We visited The Crow reservation, Lame Deer, Fort Peck, and Rocky Boy reservations. The events went well, and attendance varied between 3 to 4 people to over 20 people at events. The idea of debate and the value of debate events is a new quantity for these institutions and I expect it to improve. 

These thoughts will be teased out over the next few days, but the most shocking thing is both the relevance and irrelevance of competitive debate formats for the teaching of argumentation, rhetoric, debating, and persuasive speaking. Simultaneously, students and faculty at each event have expressed interest in debating, a belief they could do it, and for some regret that they did not debate earlier in life when they were a student. This contradiction might be one of the sources of the value of teaching rigorous formats of debate (as opposed to teaching debating however it comes together in daily life) while excluding the tournament as the endpoint. 

The power of tournament logics and tournocentric thinking conflating itself with persuasion is well-exposed in these events. Things that students gravitate toward as important arguments that have persuasive value seem irrelevant to audiences outside the tournament, who make legitimate demands on the quality of the debate they hear. The comments sound like the teacher of the first year public speaking or debate class who wants to encourage the students, but also must state the obvious - "specific examples help," "define what you mean,"  "I don't see the connection here, but you spoke well" - this really reveals both the power and the failure of tournament centric debate education to replace itself with the norms of debating and arguing in the world, as well as the irrelevance of doing research or studying deeply the situation an audience is in for a debate - arguments are true if they come from the heart, or circulate through the top rooms of an IV. Apparance, exposure, and circulation are the three terms that govern good argumentation at the tournament. There are connections here to in how arguments mediate across society of course, but tournament-centric debate purports to be the corrective or improvement or superior form of debating. Yet the ideology driving the arguments is similar. What's missing is the lesson to adapt, change, conform to audiences you encounter - something effaced from tournament-as-argumentation pedagogy. 

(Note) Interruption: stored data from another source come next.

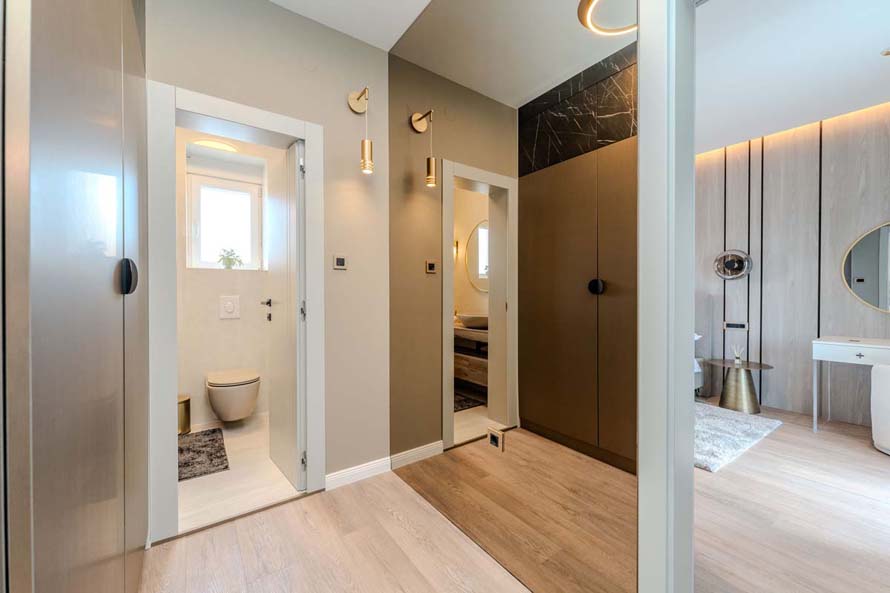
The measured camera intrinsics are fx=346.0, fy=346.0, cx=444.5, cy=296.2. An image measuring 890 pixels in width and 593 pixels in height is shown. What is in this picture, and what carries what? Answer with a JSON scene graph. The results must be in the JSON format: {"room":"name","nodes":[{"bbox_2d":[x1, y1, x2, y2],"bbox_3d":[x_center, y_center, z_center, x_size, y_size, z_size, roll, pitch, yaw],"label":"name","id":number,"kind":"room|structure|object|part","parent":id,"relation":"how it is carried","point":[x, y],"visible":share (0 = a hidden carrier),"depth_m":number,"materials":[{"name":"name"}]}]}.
{"room":"hallway","nodes":[
{"label":"hallway","id":0,"kind":"room"},
{"bbox_2d":[176,129,271,428],"bbox_3d":[-2.045,-0.253,3.166,1.615,2.738,0.154,0,1,-36],"label":"bathroom wall","id":1,"kind":"structure","parent":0,"point":[213,313],"depth_m":3.08,"materials":[{"name":"white paint"}]},
{"bbox_2d":[193,138,237,152],"bbox_3d":[-1.924,-1.268,2.909,0.303,0.055,0.261,0,1,-36],"label":"bathroom ceiling light","id":2,"kind":"object","parent":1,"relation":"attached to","point":[223,146],"visible":0.88,"depth_m":2.86,"materials":[{"name":"white"}]},
{"bbox_2d":[186,172,263,269],"bbox_3d":[-2.048,-0.669,3.254,0.600,0.856,0.119,0,1,-36],"label":"bathroom window","id":3,"kind":"structure","parent":1,"relation":"in","point":[213,260],"depth_m":3.24,"materials":[{"name":"white"}]},
{"bbox_2d":[217,248,243,268],"bbox_3d":[-2.039,-0.350,3.288,0.228,0.208,0.177,0,1,-36],"label":"potted plant","id":4,"kind":"object","parent":3,"relation":"on","point":[229,258],"visible":0.95,"depth_m":3.26,"materials":[{"name":"green plant"}]},
{"bbox_2d":[219,295,240,318],"bbox_3d":[-1.956,0.097,3.143,0.153,0.201,0.020,0,1,-36],"label":"flush plate","id":5,"kind":"object","parent":1,"relation":"attached to","point":[230,303],"visible":0.98,"depth_m":3.14,"materials":[{"name":"white plastic"}]},
{"bbox_2d":[206,369,260,422],"bbox_3d":[-1.782,0.843,2.927,0.384,0.365,0.588,0,1,-36],"label":"toilet","id":6,"kind":"object","parent":1,"relation":"attached to","point":[218,407],"visible":0.99,"depth_m":2.75,"materials":[{"name":"white ceramic"}]},
{"bbox_2d":[178,414,299,533],"bbox_3d":[-1.556,1.168,2.523,1.438,0.095,1.840,0,1,-36],"label":"bathroom floor","id":7,"kind":"structure","parent":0,"point":[239,436],"depth_m":2.11,"materials":[{"name":"white tile"}]},
{"bbox_2d":[177,394,190,434],"bbox_3d":[-2.196,0.979,2.853,0.184,0.289,0.184,0,1,-36],"label":"trash can","id":8,"kind":"object","parent":7,"relation":"on","point":[187,401],"visible":0.47,"depth_m":2.82,"materials":[{"name":"gold metal"}]},
{"bbox_2d":[178,426,228,481],"bbox_3d":[-1.834,1.121,2.481,0.436,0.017,0.779,0,1,-36],"label":"bath mat","id":9,"kind":"object","parent":7,"relation":"on","point":[208,455],"visible":0.64,"depth_m":2.44,"materials":[{"name":"grey carpet"}]},
{"bbox_2d":[146,0,390,518],"bbox_3d":[-1.030,-0.246,1.864,1.603,2.762,0.135,0,1,-36],"label":"wall","id":10,"kind":"structure","parent":0,"point":[338,101],"depth_m":2.04,"materials":[{"name":"paint"}]},
{"bbox_2d":[148,81,325,543],"bbox_3d":[-1.061,0.098,1.863,0.817,2.091,0.176,0,1,-36],"label":"door frame","id":11,"kind":"structure","parent":10,"relation":"attached to","point":[279,127],"depth_m":1.64,"materials":[{"name":"white paint"}]},
{"bbox_2d":[266,138,305,487],"bbox_3d":[-1.035,0.121,2.236,0.132,2.008,0.608,0,1,-36],"label":"bathroom door","id":12,"kind":"structure","parent":11,"relation":"attached to","point":[289,151],"depth_m":2.12,"materials":[{"name":"white paint"}]},
{"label":"door handle","id":13,"kind":"part","parent":12,"relation":"part of","materials":[{"name":"black metal"}]},
{"bbox_2d":[332,254,346,269],"bbox_3d":[-0.623,-0.204,2.048,0.081,0.087,0.015,0,1,-36],"label":"thermostat","id":14,"kind":"object","parent":10,"relation":"attached to","point":[340,260],"visible":0.98,"depth_m":2.04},
{"bbox_2d":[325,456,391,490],"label":"baseboard","id":15,"kind":"structure","parent":10,"relation":"attached to","point":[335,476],"depth_m":2.12,"materials":[{"name":"white paint"}]},
{"bbox_2d":[349,86,372,174],"bbox_3d":[-0.477,-0.982,2.023,0.123,0.525,0.199,0,1,-36],"label":"wall lamp","id":16,"kind":"object","parent":10,"relation":"attached to","point":[364,153],"visible":0.99,"depth_m":2.00,"materials":[{"name":"gold metal"}]},
{"bbox_2d":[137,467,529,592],"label":"hallway floor","id":17,"kind":"structure","parent":0,"point":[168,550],"depth_m":1.55,"materials":[{"name":"brown wood"}]},
{"bbox_2d":[0,0,149,592],"bbox_3d":[-1.159,-0.175,0.820,0.632,2.629,1.539,0,1,-36],"label":"wardrobe","id":18,"kind":"object","parent":17,"relation":"on","point":[112,82],"visible":1,"depth_m":0.63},
{"bbox_3d":[-0.821,-0.052,0.906,0.030,0.083,0.041,0,1,-36],"label":"handle","id":19,"kind":"part","parent":18,"relation":"part of","materials":[{"name":"black metal"}]},
{"bbox_2d":[388,1,654,592],"bbox_3d":[0.095,-0.295,1.623,0.010,2.819,1.571,0,1,-36],"label":"wall mirror","id":20,"kind":"object","parent":17,"relation":"on","point":[582,299],"visible":0.99,"depth_m":1.34,"materials":[{"name":"mirror"}]},
{"bbox_2d":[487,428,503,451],"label":"wall socket","id":21,"kind":"object","parent":20,"relation":"attached to","point":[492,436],"visible":0.99,"depth_m":1.46,"materials":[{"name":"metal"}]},
{"bbox_2d":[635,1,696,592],"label":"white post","id":22,"kind":"structure","parent":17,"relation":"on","point":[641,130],"depth_m":0.95,"materials":[{"name":"white paint"}]},
{"bbox_2d":[269,0,433,50],"bbox_3d":[-0.160,-1.624,0.490,2.500,0.116,3.461,0,1,-36],"label":"ceiling","id":23,"kind":"structure","parent":0,"point":[314,18],"depth_m":1.94,"materials":[{"name":"white paint"}]},
{"bbox_2d":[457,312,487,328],"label":"vessel sink","id":24,"kind":"object","parent":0,"point":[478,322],"visible":0.74,"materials":[{"name":"white ceramic"}]},
{"bbox_2d":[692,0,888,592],"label":"bedroom","id":25,"kind":"object","parent":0,"point":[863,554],"visible":0.99,"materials":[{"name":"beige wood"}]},
{"bbox_2d":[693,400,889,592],"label":"bedroom floor","id":26,"kind":"structure","parent":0,"point":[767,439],"depth_m":1.81,"materials":[{"name":"brown wood"}]},
{"bbox_2d":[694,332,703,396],"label":"bed","id":27,"kind":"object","parent":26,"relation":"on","point":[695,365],"visible":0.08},
{"bbox_2d":[693,402,781,472],"bbox_3d":[1.816,1.099,3.243,1.426,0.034,1.623,0,1,-36],"label":"rug","id":28,"kind":"object","parent":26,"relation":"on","point":[741,426],"visible":0.46,"depth_m":2.75,"materials":[{"name":"grey carpet"}]},
{"bbox_2d":[706,358,773,413],"bbox_3d":[2.949,0.896,3.493,0.507,0.456,0.533,0,1,-36],"label":"side table","id":29,"kind":"object","parent":26,"relation":"on","point":[760,363],"visible":0.96,"depth_m":3.40,"materials":[{"name":"gold metal"}]},
{"bbox_2d":[731,344,743,364],"bbox_3d":[2.977,0.576,3.522,0.087,0.203,0.092,0,1,-36],"label":"reed diffuser","id":30,"kind":"object","parent":29,"relation":"on","point":[737,360],"visible":1,"depth_m":3.51,"materials":[{"name":"glass"}]},
{"bbox_2d":[811,335,889,434],"bbox_3d":[3.593,0.751,2.507,0.508,0.766,1.223,0,1,-36],"label":"dressing table","id":31,"kind":"object","parent":26,"relation":"on","point":[824,343],"visible":0.99,"depth_m":2.79,"materials":[{"name":"white wood"}]},
{"bbox_2d":[870,365,889,455],"bbox_3d":[3.469,0.751,2.303,0.766,0.778,0.781,0,1,2],"label":"armchair","id":32,"kind":"object","parent":26,"relation":"on","point":[883,376],"visible":1,"depth_m":2.51,"materials":[{"name":"white fabric"}]},
{"bbox_2d":[695,100,889,424],"bbox_3d":[3.468,-0.273,3.499,0.147,2.825,5.068,0,1,-36],"label":"paneled wall","id":33,"kind":"structure","parent":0,"point":[856,178],"depth_m":3.43,"materials":[{"name":"wood"}]},
{"bbox_2d":[714,249,752,279],"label":"wall lamp","id":34,"kind":"object","parent":33,"relation":"attached to","point":[735,267],"visible":0.99,"depth_m":3.66,"materials":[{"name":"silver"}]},
{"bbox_2d":[723,321,748,329],"bbox_3d":[3.135,0.311,3.732,0.015,0.082,0.204,0,1,-36],"label":"wall socket","id":35,"kind":"object","parent":33,"relation":"attached to","point":[728,325],"visible":0.99,"depth_m":3.73,"materials":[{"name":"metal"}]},
{"bbox_2d":[841,221,889,312],"bbox_3d":[3.778,-0.251,2.769,0.025,0.771,0.820,0,1,-36],"label":"round mirror","id":36,"kind":"object","parent":33,"relation":"attached to","point":[852,286],"visible":1,"depth_m":2.96,"materials":[{"name":"mirror"}]},
{"bbox_2d":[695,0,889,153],"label":"bedroom ceiling","id":37,"kind":"structure","parent":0,"point":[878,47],"depth_m":2.43,"materials":[{"name":"white paint"}]},
{"bbox_2d":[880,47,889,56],"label":"ceiling spotlight","id":38,"kind":"object","parent":37,"relation":"attached to","point":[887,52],"visible":0.99,"depth_m":2.30,"materials":[{"name":"white"}]}
]}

The reservation colleges will benefit from more debate exposure, as will those who go to debate at these places, but much work must be done to expose and correct the norms of tournament debating that are not even norms, but read as the only way to locate the best arguments and the only road to travel when persuading an audience. In the end, such a pedagogy appears to concerned and interested publics as a "nice try by some well-spoken college kids."